A program can scan subgraphs under a given graph using
agfstsubg and
agnxtsubg. A subgraph is deleted with
agdelsubg (or
agclose).
The
agparent function returns the immediate parent graph of a subgraph,
or itself if the graph is already a root graph.
By default, nodes are stored in ordered sets for efficient random access to
insert, find, and delete nodes. The edges of a node are also stored in ordered
sets. The sets are maintained internally as splay tree dictionaries using
Phong Vo's cdt library.
agnnodes,
agnedges, and
agnsubg return the sizes of node,
edge and subgraph sets of a graph. The function
agdegree returns the
size of the edge set of a nodes, and takes flags to select in-edges,
out-edges, or both. The function
agcountuniqedges returns the size of
the edge set of a nodes, and takes flags to select in-edges, out-edges, or
both. Unlike
agdegree, each loop is only counted once.

──────────

Reproduce word for word the stretch of the graph library text that opens with "A program can" and closes with "a root graph.". You won't need the records that come next.

──────────

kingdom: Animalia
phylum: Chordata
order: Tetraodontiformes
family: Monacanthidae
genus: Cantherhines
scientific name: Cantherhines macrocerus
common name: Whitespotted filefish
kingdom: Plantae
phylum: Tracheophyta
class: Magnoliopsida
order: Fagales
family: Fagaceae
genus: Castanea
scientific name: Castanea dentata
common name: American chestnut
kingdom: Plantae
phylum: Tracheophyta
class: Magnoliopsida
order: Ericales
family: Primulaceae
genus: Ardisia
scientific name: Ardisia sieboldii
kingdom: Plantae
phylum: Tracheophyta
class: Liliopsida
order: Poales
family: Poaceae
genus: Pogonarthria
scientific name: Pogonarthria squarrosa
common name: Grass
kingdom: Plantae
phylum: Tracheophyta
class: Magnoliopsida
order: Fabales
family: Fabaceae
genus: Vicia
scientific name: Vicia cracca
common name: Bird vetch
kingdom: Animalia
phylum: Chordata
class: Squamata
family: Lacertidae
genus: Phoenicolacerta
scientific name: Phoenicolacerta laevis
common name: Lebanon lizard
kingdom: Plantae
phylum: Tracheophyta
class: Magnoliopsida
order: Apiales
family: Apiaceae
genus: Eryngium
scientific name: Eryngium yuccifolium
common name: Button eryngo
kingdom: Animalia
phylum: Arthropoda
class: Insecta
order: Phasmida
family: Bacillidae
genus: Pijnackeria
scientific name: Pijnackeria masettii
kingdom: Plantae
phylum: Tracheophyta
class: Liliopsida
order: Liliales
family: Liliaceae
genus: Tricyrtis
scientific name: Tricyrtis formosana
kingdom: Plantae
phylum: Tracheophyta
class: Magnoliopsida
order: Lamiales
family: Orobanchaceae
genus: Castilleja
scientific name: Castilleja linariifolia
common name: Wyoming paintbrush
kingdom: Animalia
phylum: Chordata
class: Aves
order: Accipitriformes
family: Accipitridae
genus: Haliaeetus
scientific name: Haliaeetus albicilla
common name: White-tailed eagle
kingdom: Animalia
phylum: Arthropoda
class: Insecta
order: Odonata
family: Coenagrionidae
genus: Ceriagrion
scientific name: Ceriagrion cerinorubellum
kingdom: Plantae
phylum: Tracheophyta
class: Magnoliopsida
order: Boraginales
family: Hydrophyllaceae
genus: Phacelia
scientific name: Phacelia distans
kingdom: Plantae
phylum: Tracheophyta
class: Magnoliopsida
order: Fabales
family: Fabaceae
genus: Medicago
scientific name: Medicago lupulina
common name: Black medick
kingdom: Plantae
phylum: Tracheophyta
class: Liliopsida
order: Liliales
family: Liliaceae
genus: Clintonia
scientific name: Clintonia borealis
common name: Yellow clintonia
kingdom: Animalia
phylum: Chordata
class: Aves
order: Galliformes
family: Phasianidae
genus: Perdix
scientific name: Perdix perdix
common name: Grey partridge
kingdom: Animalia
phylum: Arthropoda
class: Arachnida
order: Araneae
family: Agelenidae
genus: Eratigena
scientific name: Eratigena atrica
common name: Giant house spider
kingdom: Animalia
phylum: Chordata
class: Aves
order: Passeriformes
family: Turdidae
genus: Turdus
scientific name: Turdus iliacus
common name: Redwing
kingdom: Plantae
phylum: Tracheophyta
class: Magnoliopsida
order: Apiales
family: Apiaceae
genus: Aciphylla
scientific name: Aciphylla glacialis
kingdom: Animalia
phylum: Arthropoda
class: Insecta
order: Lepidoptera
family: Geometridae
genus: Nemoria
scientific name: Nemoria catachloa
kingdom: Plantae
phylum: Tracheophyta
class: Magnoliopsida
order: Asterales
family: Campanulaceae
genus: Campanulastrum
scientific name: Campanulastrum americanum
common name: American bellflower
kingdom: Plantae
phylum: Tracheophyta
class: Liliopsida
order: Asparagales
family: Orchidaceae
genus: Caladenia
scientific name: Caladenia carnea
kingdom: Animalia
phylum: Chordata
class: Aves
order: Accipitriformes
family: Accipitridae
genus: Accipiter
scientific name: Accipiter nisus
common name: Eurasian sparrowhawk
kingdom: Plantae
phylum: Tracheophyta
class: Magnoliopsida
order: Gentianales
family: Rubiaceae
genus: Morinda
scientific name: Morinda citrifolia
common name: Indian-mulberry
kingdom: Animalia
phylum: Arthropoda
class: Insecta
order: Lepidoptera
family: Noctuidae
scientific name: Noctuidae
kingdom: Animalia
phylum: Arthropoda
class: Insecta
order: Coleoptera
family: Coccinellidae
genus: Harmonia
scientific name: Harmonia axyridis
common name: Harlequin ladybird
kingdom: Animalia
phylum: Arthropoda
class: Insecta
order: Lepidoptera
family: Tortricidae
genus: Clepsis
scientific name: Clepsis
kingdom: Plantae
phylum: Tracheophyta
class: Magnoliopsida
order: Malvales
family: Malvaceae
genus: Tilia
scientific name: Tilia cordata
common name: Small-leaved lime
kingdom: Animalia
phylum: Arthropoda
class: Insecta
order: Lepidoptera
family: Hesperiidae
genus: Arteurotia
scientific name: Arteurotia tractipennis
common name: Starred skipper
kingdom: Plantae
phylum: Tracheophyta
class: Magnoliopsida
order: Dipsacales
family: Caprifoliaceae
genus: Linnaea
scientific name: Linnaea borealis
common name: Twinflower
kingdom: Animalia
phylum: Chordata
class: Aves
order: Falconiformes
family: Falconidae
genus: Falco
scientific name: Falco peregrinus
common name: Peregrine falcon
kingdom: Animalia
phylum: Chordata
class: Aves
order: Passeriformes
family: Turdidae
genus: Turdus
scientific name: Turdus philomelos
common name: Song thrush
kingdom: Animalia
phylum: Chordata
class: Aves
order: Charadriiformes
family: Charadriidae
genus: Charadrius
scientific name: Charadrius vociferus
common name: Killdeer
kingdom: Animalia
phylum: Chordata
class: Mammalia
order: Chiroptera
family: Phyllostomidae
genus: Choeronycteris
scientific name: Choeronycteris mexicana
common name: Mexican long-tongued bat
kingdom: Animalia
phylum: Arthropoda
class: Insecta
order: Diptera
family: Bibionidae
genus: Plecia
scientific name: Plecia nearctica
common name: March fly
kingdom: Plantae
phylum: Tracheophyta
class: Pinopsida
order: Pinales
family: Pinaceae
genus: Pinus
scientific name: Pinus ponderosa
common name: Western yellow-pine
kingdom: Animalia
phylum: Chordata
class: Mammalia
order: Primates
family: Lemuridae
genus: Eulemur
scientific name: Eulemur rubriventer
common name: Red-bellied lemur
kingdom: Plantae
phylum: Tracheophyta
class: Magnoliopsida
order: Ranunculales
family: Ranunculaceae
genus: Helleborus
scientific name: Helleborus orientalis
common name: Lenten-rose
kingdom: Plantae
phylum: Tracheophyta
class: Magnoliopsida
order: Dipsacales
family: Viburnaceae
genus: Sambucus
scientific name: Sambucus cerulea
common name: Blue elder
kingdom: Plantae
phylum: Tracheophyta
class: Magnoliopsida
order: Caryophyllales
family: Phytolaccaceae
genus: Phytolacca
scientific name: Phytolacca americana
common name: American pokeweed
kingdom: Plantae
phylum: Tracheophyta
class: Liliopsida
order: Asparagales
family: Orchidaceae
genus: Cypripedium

──────────

THE RESPONSE:
A program can scan subgraphs under a given graph using
agfstsubg and
agnxtsubg. A subgraph is deleted with
agdelsubg (or
agclose).
The
agparent function returns the immediate parent graph of a subgraph,
or itself if the graph is already a root graph.